The first two years were disastrous. In 2009 Perez emerged from 14 starts with a 3-4 record and a 6.82 e.r.a. Demonstrating consistency, he had a 6.80 e.r.a. in 2011 but with a 0-5 record in 7 starts and 10 relief appearances. His days as a starter were over. So were his days with the Mets. They released him in spring training 2011, owing him his $12 million salary.
The Washington Nationals signed him to a minor league contract two days after he was released but never summoned him to the majors.
When he resurfaced in the majors in 2012 with Seattle, he was transformed into a relief pitcher, and he responded by posting a 2.12 e.r.a. in 33 relief appearances. A free agent after that season, he stayed in Seattle and had a 3.74 e.r.a. in 61 games.
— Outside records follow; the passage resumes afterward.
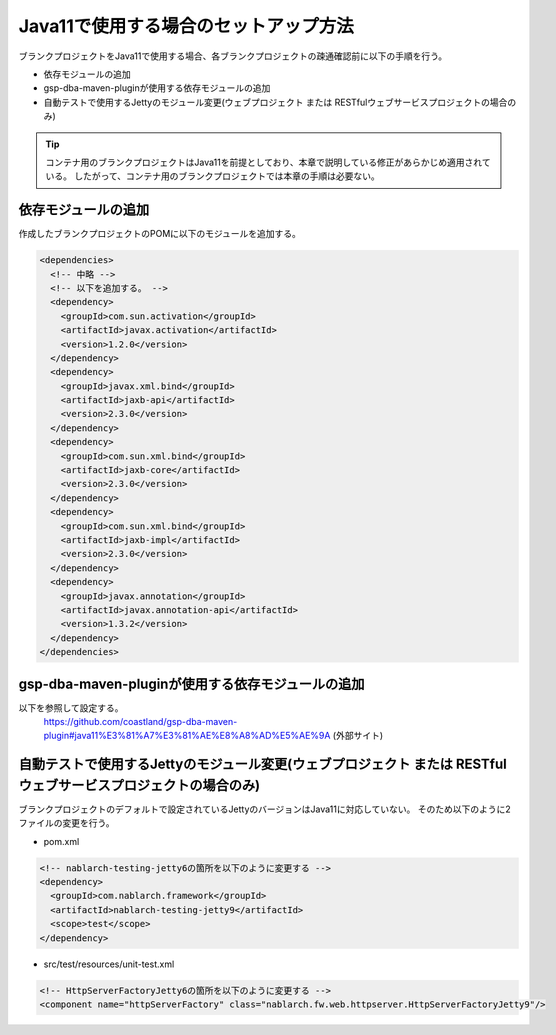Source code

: ----------------------------------------------------------
Java11で使用する場合のセットアップ方法
----------------------------------------------------------

ブランクプロジェクトをJava11で使用する場合、各ブランクプロジェクトの疎通確認前に以下の手順を行う。

* 依存モジュールの追加
* gsp-dba-maven-pluginが使用する依存モジュールの追加
* 自動テストで使用するJettyのモジュール変更(ウェブプロジェクト または RESTfulウェブサービスプロジェクトの場合のみ)

.. tip::
   コンテナ用のブランクプロジェクトはJava11を前提としており、本章で説明している修正があらかじめ適用されている。
   したがって、コンテナ用のブランクプロジェクトでは本章の手順は必要ない。

依存モジュールの追加
-------------------------------------------------------------

作成したブランクプロジェクトのPOMに以下のモジュールを追加する。

.. code-block:: xml

  <dependencies>
    <!-- 中略 -->
    <!-- 以下を追加する。 -->
    <dependency>
      <groupId>com.sun.activation</groupId>
      <artifactId>javax.activation</artifactId>
      <version>1.2.0</version>
    </dependency>
    <dependency>
      <groupId>javax.xml.bind</groupId>
      <artifactId>jaxb-api</artifactId>
      <version>2.3.0</version>
    </dependency>
    <dependency>
      <groupId>com.sun.xml.bind</groupId>
      <artifactId>jaxb-core</artifactId>
      <version>2.3.0</version>
    </dependency>
    <dependency>
      <groupId>com.sun.xml.bind</groupId>
      <artifactId>jaxb-impl</artifactId>
      <version>2.3.0</version>
    </dependency>
    <dependency>
      <groupId>javax.annotation</groupId>
      <artifactId>javax.annotation-api</artifactId>
      <version>1.3.2</version>
    </dependency>
  </dependencies>


gsp-dba-maven-pluginが使用する依存モジュールの追加
----------------------------------------------------------

以下を参照して設定する。
 `<https://github.com/coastland/gsp-dba-maven-plugin#java11%E3%81%A7%E3%81%AE%E8%A8%AD%E5%AE%9A>`_ (外部サイト)


自動テストで使用するJettyのモジュール変更(ウェブプロジェクト または RESTfulウェブサービスプロジェクトの場合のみ)
------------------------------------------------------------------------------------------------------------------

ブランクプロジェクトのデフォルトで設定されているJettyのバージョンはJava11に対応していない。
そのため以下のように2ファイルの変更を行う。

* pom.xml

.. code-block:: xml

  <!-- nablarch-testing-jetty6の箇所を以下のように変更する -->
  <dependency>
    <groupId>com.nablarch.framework</groupId>
    <artifactId>nablarch-testing-jetty9</artifactId>
    <scope>test</scope>
  </dependency>


* src/test/resources/unit-test.xml

.. code-block:: xml

  <!-- HttpServerFactoryJetty6の箇所を以下のように変更する -->
  <component name="httpServerFactory" class="nablarch.fw.web.httpserver.HttpServerFactoryJetty9"/>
“Somebody worked with him in Seattle and did a very good job,” Minaya said.
In his second season with the Mariners, though, Perez wore down. In his first 38 appearances, he had a 1.75 e.r.a. and limited opposing batters to a .208 average. In his last 23 games he had a 7.04 e.r.a. and opponents batted .324.
His earlier effort, though, was good enough to create interest in him as a free agent, and the Diamondbacks secured Perez for their bullpen with their offer of a second year. He was in the bullpen in the opening game of the season in Sydney, Australia, when Manager Kirk Gibson summoned him to start the ninth inning with the Dodgers ahead, 3-1.
Perez retired Andre Ethier on a grounder but hit A.J. Ellis on the foot. That’s where I came in, and I went back to thinking about the deer. They didn’t come back, but they got me thinking about our next guests. Every spring we receive a visit from two or three ducks, and we expect them to arrive any day now.